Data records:
|---|

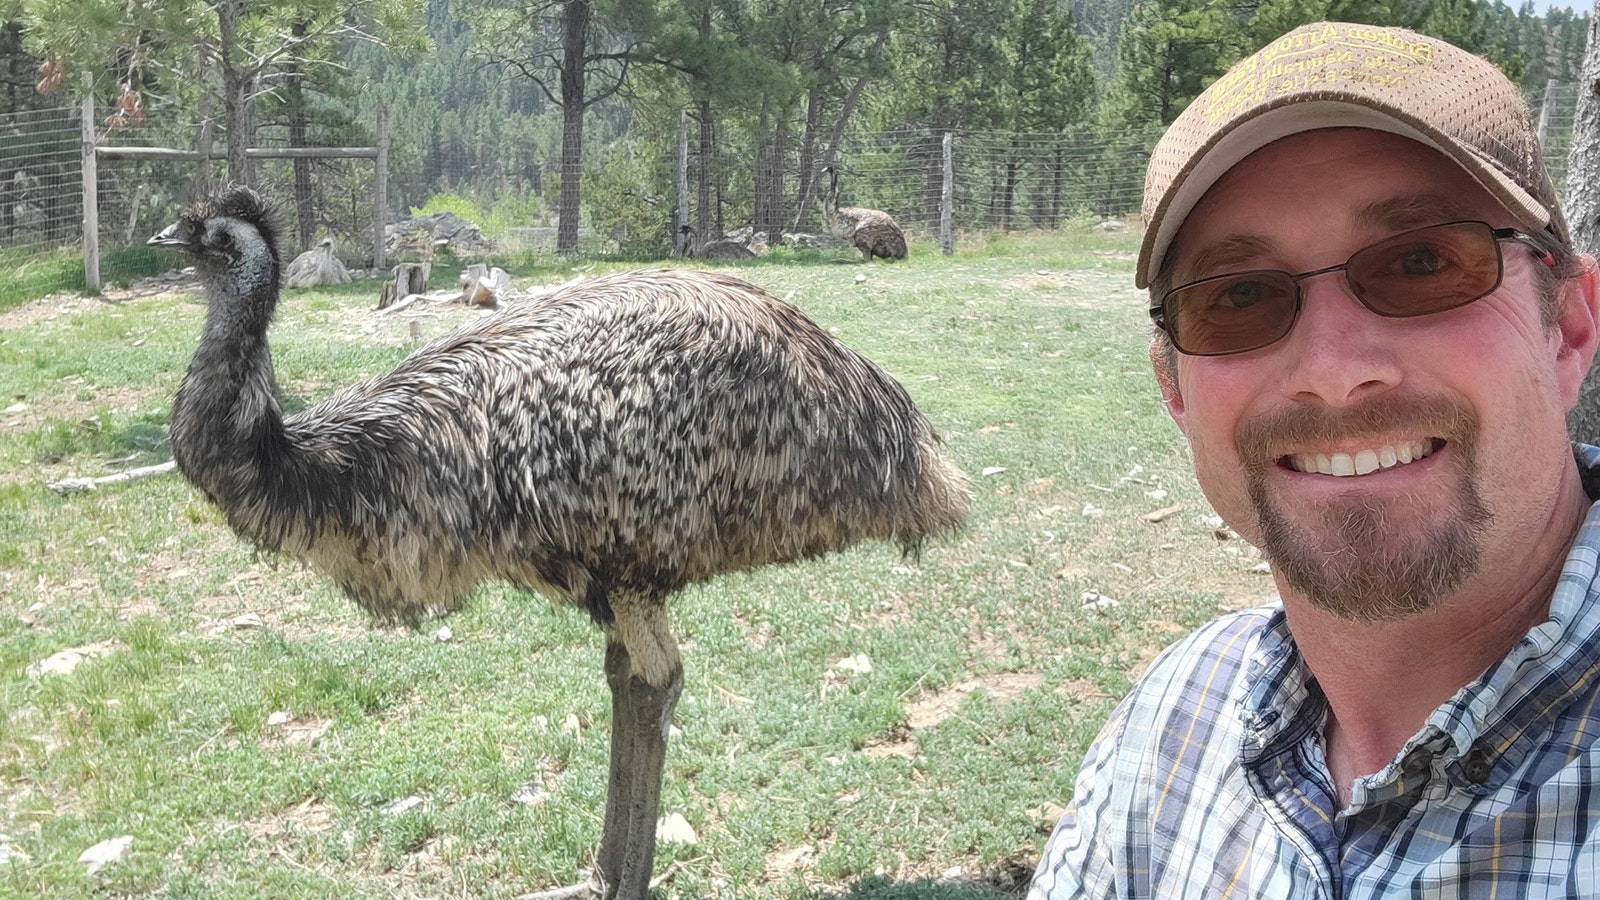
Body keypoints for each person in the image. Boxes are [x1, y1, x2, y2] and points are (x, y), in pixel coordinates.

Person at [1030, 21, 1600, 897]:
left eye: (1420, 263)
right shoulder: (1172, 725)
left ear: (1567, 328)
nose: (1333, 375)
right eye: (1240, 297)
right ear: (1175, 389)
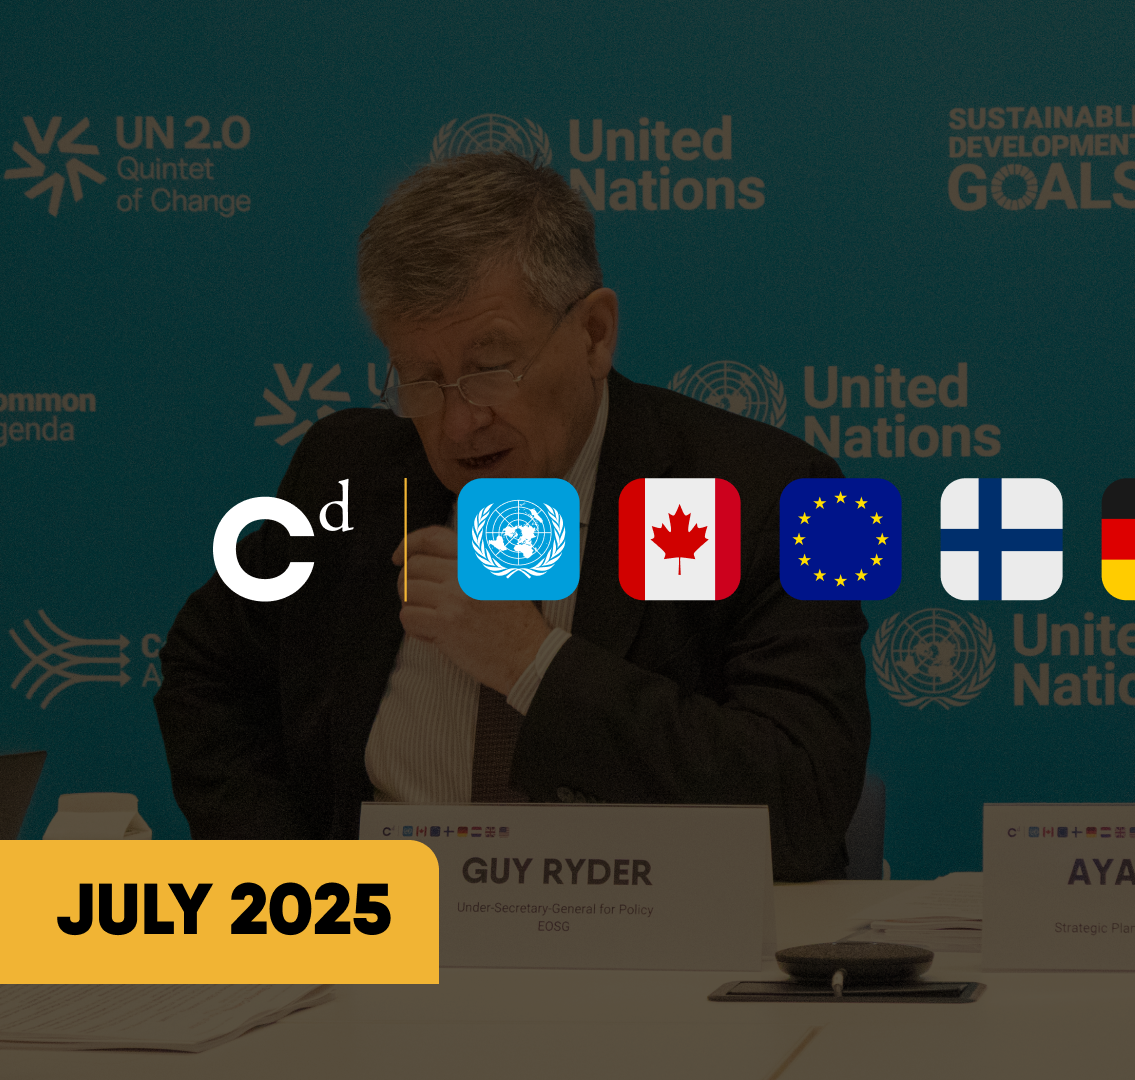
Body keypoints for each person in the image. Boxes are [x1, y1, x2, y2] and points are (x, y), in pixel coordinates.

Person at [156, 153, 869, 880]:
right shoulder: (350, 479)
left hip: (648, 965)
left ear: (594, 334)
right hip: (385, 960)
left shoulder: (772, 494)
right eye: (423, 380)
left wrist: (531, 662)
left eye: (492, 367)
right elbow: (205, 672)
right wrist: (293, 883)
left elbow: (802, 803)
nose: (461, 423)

|---|

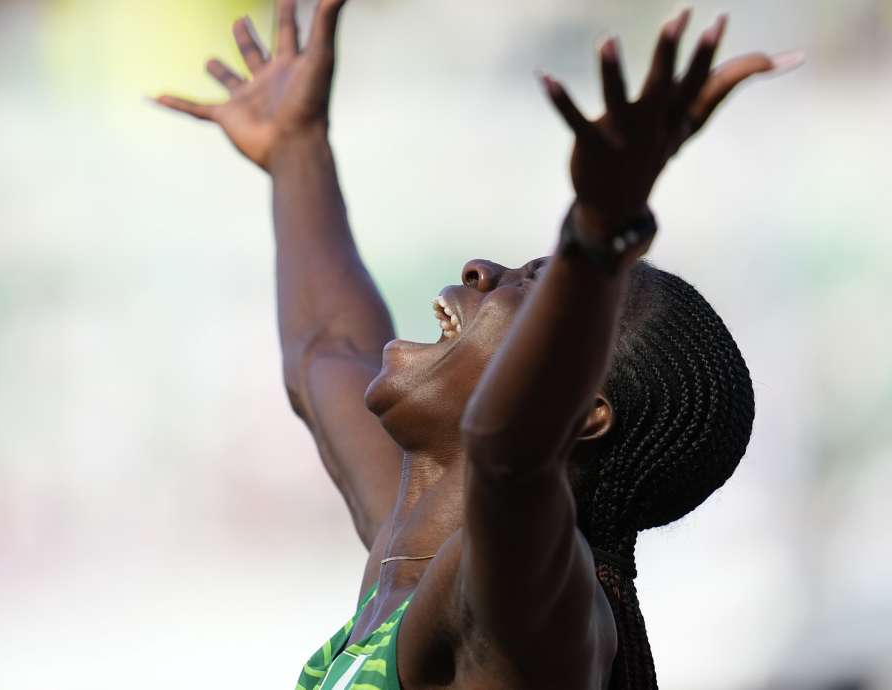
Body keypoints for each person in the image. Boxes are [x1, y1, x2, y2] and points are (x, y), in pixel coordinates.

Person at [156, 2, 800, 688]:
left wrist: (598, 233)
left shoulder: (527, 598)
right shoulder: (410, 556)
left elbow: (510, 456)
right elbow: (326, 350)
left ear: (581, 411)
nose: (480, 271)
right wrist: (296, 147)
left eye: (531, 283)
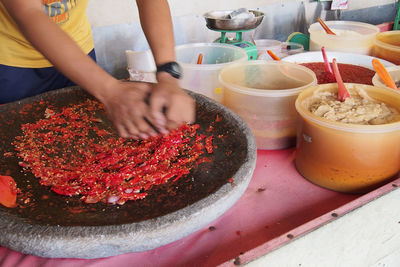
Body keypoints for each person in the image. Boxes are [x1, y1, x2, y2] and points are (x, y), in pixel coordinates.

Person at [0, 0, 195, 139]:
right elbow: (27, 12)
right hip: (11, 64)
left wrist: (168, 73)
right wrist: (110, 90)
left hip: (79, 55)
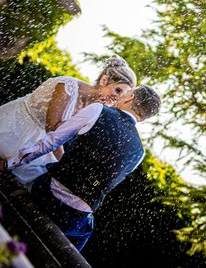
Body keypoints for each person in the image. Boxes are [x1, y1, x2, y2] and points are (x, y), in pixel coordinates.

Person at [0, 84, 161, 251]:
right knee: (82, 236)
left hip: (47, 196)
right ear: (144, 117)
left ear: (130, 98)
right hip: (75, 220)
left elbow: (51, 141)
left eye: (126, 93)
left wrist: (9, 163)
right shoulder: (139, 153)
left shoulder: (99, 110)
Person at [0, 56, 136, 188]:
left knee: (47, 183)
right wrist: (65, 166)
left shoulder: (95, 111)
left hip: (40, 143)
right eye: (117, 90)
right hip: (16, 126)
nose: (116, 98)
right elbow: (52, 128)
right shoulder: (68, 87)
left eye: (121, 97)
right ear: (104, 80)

|---|

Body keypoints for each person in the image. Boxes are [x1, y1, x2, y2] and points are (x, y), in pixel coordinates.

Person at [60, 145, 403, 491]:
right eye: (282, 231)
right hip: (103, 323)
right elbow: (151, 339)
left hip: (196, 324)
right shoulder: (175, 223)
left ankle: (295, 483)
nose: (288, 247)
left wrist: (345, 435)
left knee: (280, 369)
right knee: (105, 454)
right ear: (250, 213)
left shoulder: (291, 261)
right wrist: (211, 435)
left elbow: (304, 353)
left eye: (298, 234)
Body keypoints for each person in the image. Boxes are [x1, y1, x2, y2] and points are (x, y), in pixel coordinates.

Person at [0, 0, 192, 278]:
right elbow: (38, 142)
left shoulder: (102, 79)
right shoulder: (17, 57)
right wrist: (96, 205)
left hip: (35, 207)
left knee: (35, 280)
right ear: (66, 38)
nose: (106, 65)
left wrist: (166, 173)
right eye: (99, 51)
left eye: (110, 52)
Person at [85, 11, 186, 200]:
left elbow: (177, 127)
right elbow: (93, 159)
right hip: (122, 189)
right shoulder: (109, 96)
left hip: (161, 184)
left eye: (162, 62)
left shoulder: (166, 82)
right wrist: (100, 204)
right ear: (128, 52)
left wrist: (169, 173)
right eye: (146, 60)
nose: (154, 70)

|---|

▶ **EXERCISE**: Each line above from the one containing "left wrist: (598, 233)" through the one containing "right ear: (104, 80)" is to be returned verbatim. Nothing else, and no pictures.

▶ **SOLUTION TO THIS PROBLEM**:
left wrist: (598, 233)
left shoulder: (527, 598)
right shoulder: (410, 556)
left elbow: (510, 456)
right elbow: (326, 350)
left ear: (581, 411)
nose: (480, 271)
right wrist: (296, 147)
left eye: (531, 283)
Body keypoints for each person in the image. Boxes are [x1, y1, x2, y2] and points are (x, y), in pixel coordinates.

Person at [0, 0, 195, 139]:
right elbow: (27, 12)
right hip: (11, 64)
left wrist: (168, 73)
right wrist: (110, 90)
left hip: (79, 55)
Body keypoints for each person in the image. Boxes are [x1, y1, x2, y2] and points are (x, y), in pixel coordinates.

Person at [0, 84, 161, 251]:
right knee: (82, 236)
left hip: (47, 196)
right ear: (144, 117)
left ear: (130, 98)
right hip: (75, 220)
left elbow: (51, 141)
left eye: (126, 93)
left wrist: (9, 163)
right shoulder: (139, 153)
left shoulder: (99, 110)
Person at [0, 56, 136, 188]:
left knee: (47, 183)
right wrist: (65, 166)
left shoulder: (95, 111)
left hip: (40, 143)
right eye: (117, 90)
right hip: (16, 126)
nose: (116, 98)
right elbow: (52, 128)
right shoulder: (68, 87)
left eye: (121, 97)
right ear: (104, 80)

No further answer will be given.